The material used in this investigation was taken from young animals at the end of a feeding period of about five months, and towards the end of the hibernating period after fasting for four or five months.
The regions of the enteron that were studied were as follows: the tip and base of the tongue; the anterior and posterior regions of the roof of the mouth; the anterior and posterior regions of the œsophagus; the cardiac, fundic, and pyloric regions of the stomach; the anterior, middle, and posterior regions of the small intestine; the anterior and posterior regions of the large intestine. Since the work was started at the end of the hibernating period, the tissues of that period were studied and drawn first.
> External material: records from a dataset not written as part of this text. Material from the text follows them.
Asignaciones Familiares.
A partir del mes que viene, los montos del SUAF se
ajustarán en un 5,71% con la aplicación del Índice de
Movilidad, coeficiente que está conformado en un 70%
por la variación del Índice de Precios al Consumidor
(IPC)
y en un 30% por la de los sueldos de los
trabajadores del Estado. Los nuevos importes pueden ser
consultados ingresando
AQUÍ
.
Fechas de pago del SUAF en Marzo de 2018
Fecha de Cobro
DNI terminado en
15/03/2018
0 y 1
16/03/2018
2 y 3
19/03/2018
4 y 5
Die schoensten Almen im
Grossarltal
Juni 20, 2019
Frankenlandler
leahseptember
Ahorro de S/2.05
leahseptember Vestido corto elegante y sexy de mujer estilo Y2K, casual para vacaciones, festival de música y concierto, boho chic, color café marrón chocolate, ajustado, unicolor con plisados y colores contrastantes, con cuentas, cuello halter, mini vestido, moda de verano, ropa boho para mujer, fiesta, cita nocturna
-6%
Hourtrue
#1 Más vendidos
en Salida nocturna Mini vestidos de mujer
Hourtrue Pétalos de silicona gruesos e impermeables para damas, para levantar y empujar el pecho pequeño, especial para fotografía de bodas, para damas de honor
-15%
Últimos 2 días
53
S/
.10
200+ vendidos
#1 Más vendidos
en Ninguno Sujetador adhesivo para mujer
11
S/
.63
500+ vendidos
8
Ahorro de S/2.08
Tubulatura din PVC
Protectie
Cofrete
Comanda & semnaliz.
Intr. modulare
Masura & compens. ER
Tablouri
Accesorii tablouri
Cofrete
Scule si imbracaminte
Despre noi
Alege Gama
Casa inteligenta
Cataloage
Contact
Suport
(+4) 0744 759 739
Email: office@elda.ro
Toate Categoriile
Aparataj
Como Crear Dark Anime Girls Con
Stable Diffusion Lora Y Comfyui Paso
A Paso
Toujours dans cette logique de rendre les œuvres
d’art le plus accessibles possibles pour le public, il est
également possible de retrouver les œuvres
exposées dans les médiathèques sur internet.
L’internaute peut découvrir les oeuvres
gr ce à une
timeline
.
The only difference between the structure of the tip of the tongue during hibernation and during the feeding season is that the scaly epithelium with which it is covered is somewhat thicker and more compact in the former than in the latter condition, though even this difference may have been due to differences in the ages of the animals used. The base of the tongue differs from the tip in having a thicker epithelium and in having compound tubulo-alveolar glands. These glands in the hibernating animal have many more alveoli than in the feeding animal, though this, again, may have been due to the difference in age.
The lining of the roof of the mouth is essentially the same as that of the tongue. The glands are found only in the posterior region. The slight differences in the papillæ here found may easily be due to the difference in age.
The œsophagus shows the usual layers for that region. Its epithelium is partly ciliated in the anterior part. The muscularis mucosa is very scant in the anterior region. The only difference between the two stages is that in the feeding the muscularis mucosa in the anterior region is much more strongly developed than in the hibernating stage; and in the former the nuclei of the epithelium are not arranged in two zones as in the latter.
The stomach has the usual layers, and has essentially the same structure in the three regions studied, except that the wall in the fundic region is much the thickest, due mainly to the great thickness of the middle muscle layer. Only one kind of cell is found in the gastric glands. No difference is to be noted between the hibernating and feeding conditions.
The chief peculiarity of the small intestine is the apparent entire absence of the submucosa. Goblet cells are also wanting. The greater diameter of the anterior region is due both to the greater diameter of the lumen and to the greater thickness of the walls. The middle and posterior regions have about the same diameter, though the mucosa becomes thinner and less complicated caudad. There is practically no difference between the hibernating and feeding stages.
The anterior and posterior regions of the large intestine have essentially the same structure. No difference can be seen between the hibernating and feeding conditions.
CHAPTER VI
THE UROGENITAL ORGANS
Figure [54] represents the urogenital apparatus of a thirty-inch female specimen of Alligator mississippiensis. [Figure 55] shows the corresponding organs of a male A. lucius; reproduced from Bronn.